* **EXERCISE PROMPT**: Render each line of the entries below as a Markdown table with two columns, "No." for the row number and "Text" for the line. Skip blank lines, and leave the pictures out.

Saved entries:
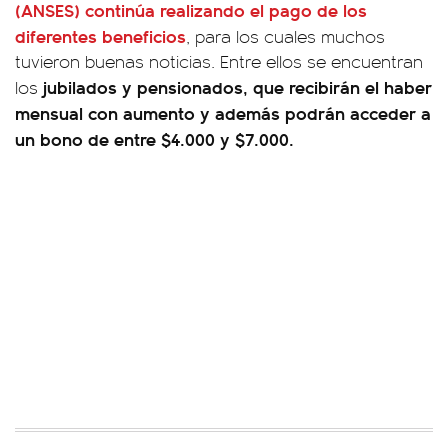
(ANSES)
continúa realizando el pago de los
diferentes beneficios
, para los cuales muchos
tuvieron buenas noticias. Entre ellos se encuentran
jubilados y pensionados, que recibirán el haber
los
mensual con aumento y además podrán acceder a
un bono de entre $4.000 y $7.000.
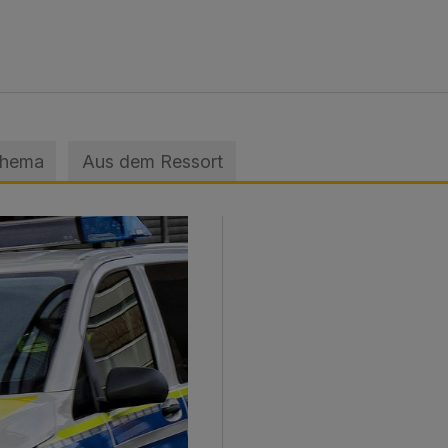
Thema
Aus dem Ressort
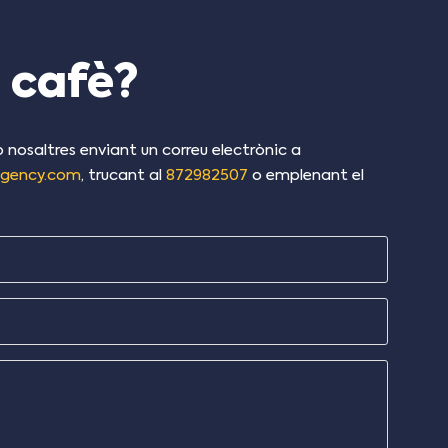
 cafè?
osaltres enviant un correu electrònic a
agency.com
, trucant al
872982507
o emplenant el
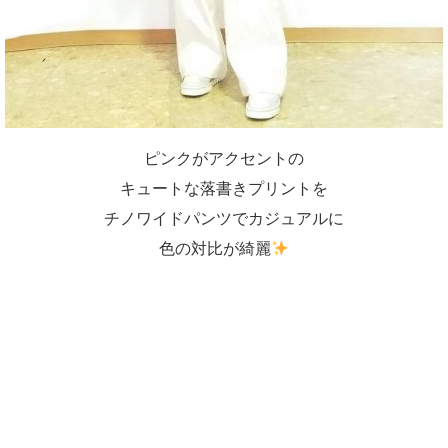
ピンクがアクセントの
キュートな落書きプリントを
チノワイドパンツでカジュアルに
色の対比が綺麗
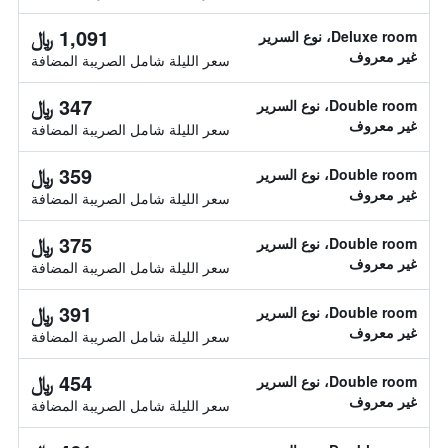
1,091 ﷼
Deluxe room، نوع السرير
غير معروف
سعر الليلة شامل الصريبة المضافة
347 ﷼
Double room، نوع السرير
غير معروف
سعر الليلة شامل الصريبة المضافة
359 ﷼
Double room، نوع السرير
غير معروف
سعر الليلة شامل الصريبة المضافة
375 ﷼
Double room، نوع السرير
غير معروف
سعر الليلة شامل الصريبة المضافة
391 ﷼
Double room، نوع السرير
غير معروف
سعر الليلة شامل الصريبة المضافة
454 ﷼
Double room، نوع السرير
غير معروف
سعر الليلة شامل الصريبة المضافة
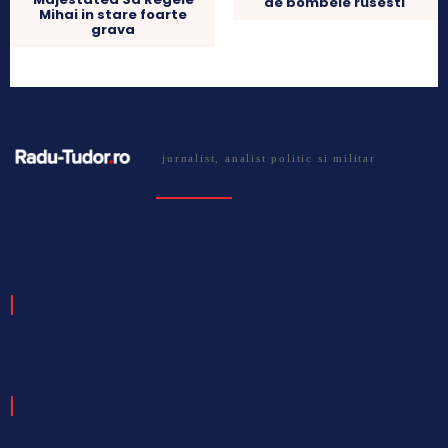
de bombele rusesti
Mihai in stare foarte
grava
jurnalist, analist politic si militar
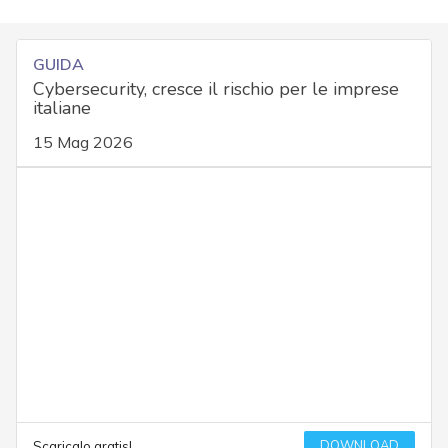
GUIDA
Cybersecurity, cresce il rischio per le imprese
italiane
15 Mag 2026
DOWNLOAD
Scaricalo gratis!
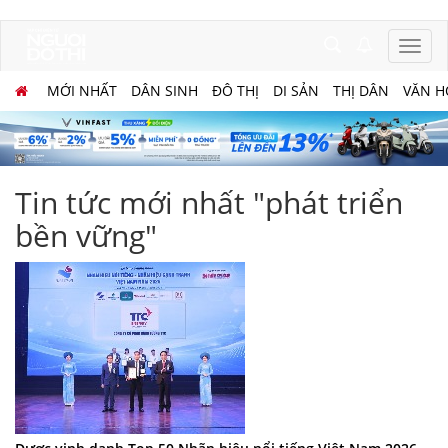
MỚI NHẤT
DÂN SINH
ĐÔ THỊ
DI SẢN
THỊ DÂN
VĂN H
Tin tức mới nhất "phát triển
bền vững"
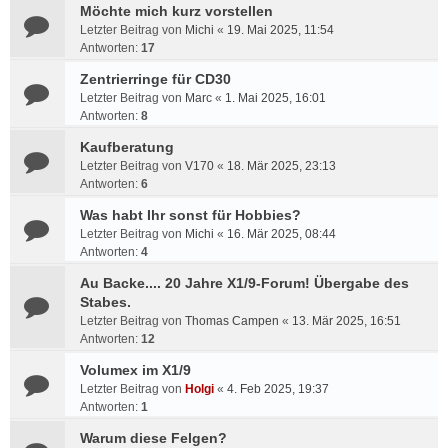
Möchte mich kurz vorstellen
Letzter Beitrag von
Michi
«
19. Mai 2025, 11:54
Antworten:
17
Zentrierringe für CD30
Letzter Beitrag von
Marc
«
1. Mai 2025, 16:01
Antworten:
8
Kaufberatung
Letzter Beitrag von
V170
«
18. Mär 2025, 23:13
Antworten:
6
Was habt Ihr sonst für Hobbies?
Letzter Beitrag von
Michi
«
16. Mär 2025, 08:44
Antworten:
4
Au Backe.... 20 Jahre X1/9-Forum! Übergabe des
Stabes.
Letzter Beitrag von
Thomas Campen
«
13. Mär 2025, 16:51
Antworten:
12
Volumex im X1/9
Letzter Beitrag von
Holgi
«
4. Feb 2025, 19:37
Antworten:
1
Warum diese Felgen?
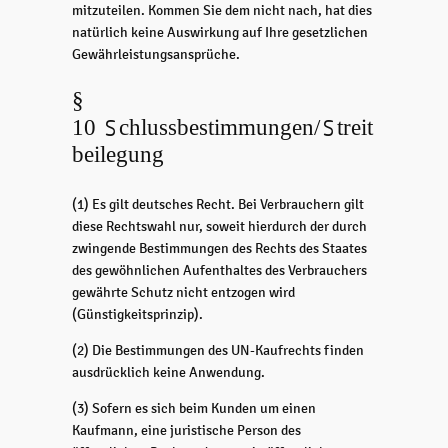
mitzuteilen. Kommen Sie dem nicht nach, hat dies
natürlich keine Auswirkung auf Ihre gesetzlichen
Gewährleistungsansprüche.
§
10 Schlussbestimmungen/Streit
beilegung
(1) Es gilt deutsches Recht. Bei Verbrauchern gilt
diese Rechtswahl nur, soweit hierdurch der durch
zwingende Bestimmungen des Rechts des Staates
des gewöhnlichen Aufenthaltes des Verbrauchers
gewährte Schutz nicht entzogen wird
(Günstigkeitsprinzip).
(2) Die Bestimmungen des UN-Kaufrechts finden
ausdrücklich keine Anwendung.
(3) Sofern es sich beim Kunden um einen
Kaufmann, eine juristische Person des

* **EXERCISE OUTPUT**:
| No. | Text |
|---|---|
| 1 | (ANSES) |
| 2 | continúa realizando el pago de los |
| 3 | diferentes beneficios |
| 4 | , para los cuales muchos |
| 5 | tuvieron buenas noticias. Entre ellos se encuentran |
| 6 | jubilados y pensionados, que recibirán el haber |
| 7 | los |
| 8 | mensual con aumento y además podrán acceder a |
| 9 | un bono de entre $4.000 y $7.000. |
| 10 | Thema |
| 11 | Aus dem Ressort |
| 12 |  cafè? |
| 13 | osaltres enviant un correu electrònic a |
| 14 | agency.com |
| 15 | , trucant al |
| 16 | 872982507 |
| 17 | o emplenant el |
| 18 | ピンクがアクセントの |
| 19 | キュートな落書きプリントを |
| 20 | チノワイドパンツでカジュアルに |
| 21 | 色の対比が綺麗 |
| 22 | 1,091 ﷼ |
| 23 | Deluxe room، نوع السرير |
| 24 | غير معروف |
| 25 | سعر الليلة شامل الصريبة المضافة |
| 26 | 347 ﷼ |
| 27 | Double room، نوع السرير |
| 28 | غير معروف |
| 29 | سعر الليلة شامل الصريبة المضافة |
| 30 | 359 ﷼ |
| 31 | Double room، نوع السرير |
| 32 | غير معروف |
| 33 | سعر الليلة شامل الصريبة المضافة |
| 34 | 375 ﷼ |
| 35 | Double room، نوع السرير |
| 36 | غير معروف |
| 37 | سعر الليلة شامل الصريبة المضافة |
| 38 | 391 ﷼ |
| 39 | Double room، نوع السرير |
| 40 | غير معروف |
| 41 | سعر الليلة شامل الصريبة المضافة |
| 42 | 454 ﷼ |
| 43 | Double room، نوع السرير |
| 44 | غير معروف |
| 45 | سعر الليلة شامل الصريبة المضافة |
| 46 | de bombele rusesti |
| 47 | Mihai in stare foarte |
| 48 | grava |
| 49 | jurnalist, analist politic si militar |
| 50 | GUIDA |
| 51 | Cybersecurity, cresce il rischio per le imprese |
| 52 | italiane |
| 53 | 15 Mag 2026 |
| 54 | DOWNLOAD |
| 55 | Scaricalo gratis! |
| 56 | MỚI NHẤT |
| 57 | DÂN SINH |
| 58 | ĐÔ THỊ |
| 59 | DI SẢN |
| 60 | THỊ DÂN |
| 61 | VĂN H |
| 62 | Tin tức mới nhất "phát triển |
| 63 | bền vững" |
| 64 | Möchte mich kurz vorstellen |
| 65 | Letzter Beitrag von |
| 66 | Michi |
| 67 | « |
| 68 | 19. Mai 2025, 11:54 |
| 69 | Antworten: |
| 70 | 17 |
| 71 | Zentrierringe für CD30 |
| 72 | Letzter Beitrag von |
| 73 | Marc |
| 74 | « |
| 75 | 1. Mai 2025, 16:01 |
| 76 | Antworten: |
| 77 | 8 |
| 78 | Kaufberatung |
| 79 | Letzter Beitrag von |
| 80 | V170 |
| 81 | « |
| 82 | 18. Mär 2025, 23:13 |
| 83 | Antworten: |
| 84 | 6 |
| 85 | Was habt Ihr sonst für Hobbies? |
| 86 | Letzter Beitrag von |
| 87 | Michi |
| 88 | « |
| 89 | 16. Mär 2025, 08:44 |
| 90 | Antworten: |
| 91 | 4 |
| 92 | Au Backe.... 20 Jahre X1/9-Forum! Übergabe des |
| 93 | Stabes. |
| 94 | Letzter Beitrag von |
| 95 | Thomas Campen |
| 96 | « |
| 97 | 13. Mär 2025, 16:51 |
| 98 | Antworten: |
| 99 | 12 |
| 100 | Volumex im X1/9 |
| 101 | Letzter Beitrag von |
| 102 | Holgi |
| 103 | « |
| 104 | 4. Feb 2025, 19:37 |
| 105 | Antworten: |
| 106 | 1 |
| 107 | Warum diese Felgen? |
| 108 | mitzuteilen. Kommen Sie dem nicht nach, hat dies |
| 109 | natürlich keine Auswirkung auf Ihre gesetzlichen |
| 110 | Gewährleistungsansprüche. |
| 111 | § |
| 112 | 10 Schlussbestimmungen/Streit |
| 113 | beilegung |
| 114 | (1) Es gilt deutsches Recht. Bei Verbrauchern gilt |
| 115 | diese Rechtswahl nur, soweit hierdurch der durch |
| 116 | zwingende Bestimmungen des Rechts des Staates |
| 117 | des gewöhnlichen Aufenthaltes des Verbrauchers |
| 118 | gewährte Schutz nicht entzogen wird |
| 119 | (Günstigkeitsprinzip). |
| 120 | (2) Die Bestimmungen des UN-Kaufrechts finden |
| 121 | ausdrücklich keine Anwendung. |
| 122 | (3) Sofern es sich beim Kunden um einen |
| 123 | Kaufmann, eine juristische Person des |